**PROBLEM DESCRIPTION:**
Transcribe the whole listing exactly, but do not carry over its pictures.

**RAW DATA:**

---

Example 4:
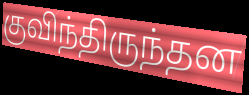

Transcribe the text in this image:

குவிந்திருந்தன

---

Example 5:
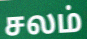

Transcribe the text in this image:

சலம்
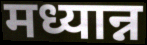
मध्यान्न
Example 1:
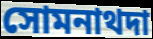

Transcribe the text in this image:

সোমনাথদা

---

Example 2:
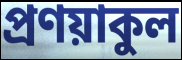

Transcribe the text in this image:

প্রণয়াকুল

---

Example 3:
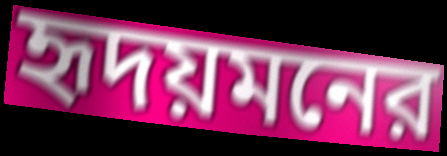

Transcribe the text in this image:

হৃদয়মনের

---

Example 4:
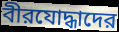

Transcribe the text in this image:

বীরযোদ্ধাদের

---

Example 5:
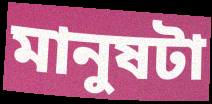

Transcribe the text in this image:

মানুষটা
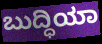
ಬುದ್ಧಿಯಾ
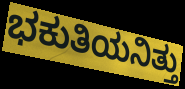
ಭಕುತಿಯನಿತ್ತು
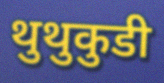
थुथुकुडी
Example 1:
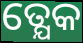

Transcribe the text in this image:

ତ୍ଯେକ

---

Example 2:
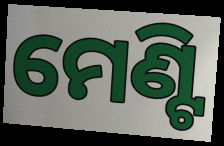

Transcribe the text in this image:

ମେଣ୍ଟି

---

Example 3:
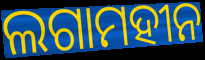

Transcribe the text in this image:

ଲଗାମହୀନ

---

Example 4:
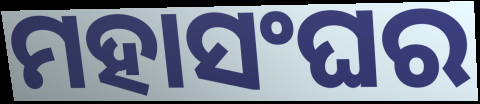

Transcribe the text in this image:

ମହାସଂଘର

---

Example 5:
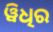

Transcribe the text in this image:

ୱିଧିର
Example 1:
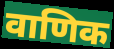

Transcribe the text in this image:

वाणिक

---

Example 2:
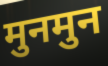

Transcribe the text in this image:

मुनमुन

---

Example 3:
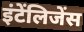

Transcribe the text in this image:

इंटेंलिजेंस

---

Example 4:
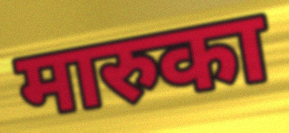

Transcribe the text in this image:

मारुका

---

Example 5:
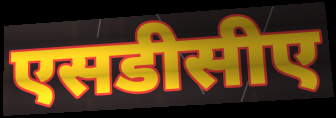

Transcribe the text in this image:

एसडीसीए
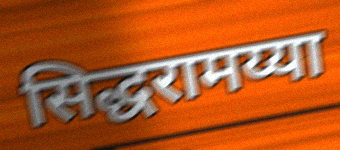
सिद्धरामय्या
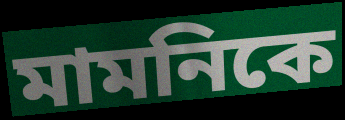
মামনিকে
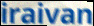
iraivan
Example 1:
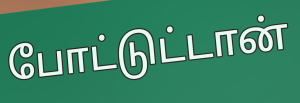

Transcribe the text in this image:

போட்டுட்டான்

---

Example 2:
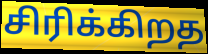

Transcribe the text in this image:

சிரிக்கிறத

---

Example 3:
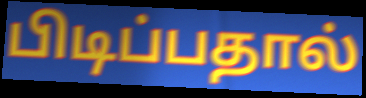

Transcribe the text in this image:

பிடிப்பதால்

**SOLVED EXERCISE:**
---

Example 4:

Transcribe the text in this image:

குவிந்திருந்தன

---

Example 5:

Transcribe the text in this image:

சலம்
मध्यान्न
Example 1:

Transcribe the text in this image:

সোমনাথদা

---

Example 2:

Transcribe the text in this image:

প্রণয়াকুল

---

Example 3:

Transcribe the text in this image:

হৃদয়মনের

---

Example 4:

Transcribe the text in this image:

বীরযোদ্ধাদের

---

Example 5:

Transcribe the text in this image:

মানুষটা
ಬುದ್ಧಿಯಾ
ಭಕುತಿಯನಿತ್ತು
थुथुकुडी
Example 1:

Transcribe the text in this image:

ତ୍ଯେକ

---

Example 2:

Transcribe the text in this image:

ମେଣ୍ଟି

---

Example 3:

Transcribe the text in this image:

ଲଗାମହୀନ

---

Example 4:

Transcribe the text in this image:

ମହାସଂଘର

---

Example 5:

Transcribe the text in this image:

ୱିଧିର
Example 1:

Transcribe the text in this image:

वाणिक

---

Example 2:

Transcribe the text in this image:

मुनमुन

---

Example 3:

Transcribe the text in this image:

इंटेंलिजेंस

---

Example 4:

Transcribe the text in this image:

मारुका

---

Example 5:

Transcribe the text in this image:

एसडीसीए
सिद्धरामय्या
মামনিকে
iraivan
Example 1:

Transcribe the text in this image:

போட்டுட்டான்

---

Example 2:

Transcribe the text in this image:

சிரிக்கிறத

---

Example 3:

Transcribe the text in this image:

பிடிப்பதால்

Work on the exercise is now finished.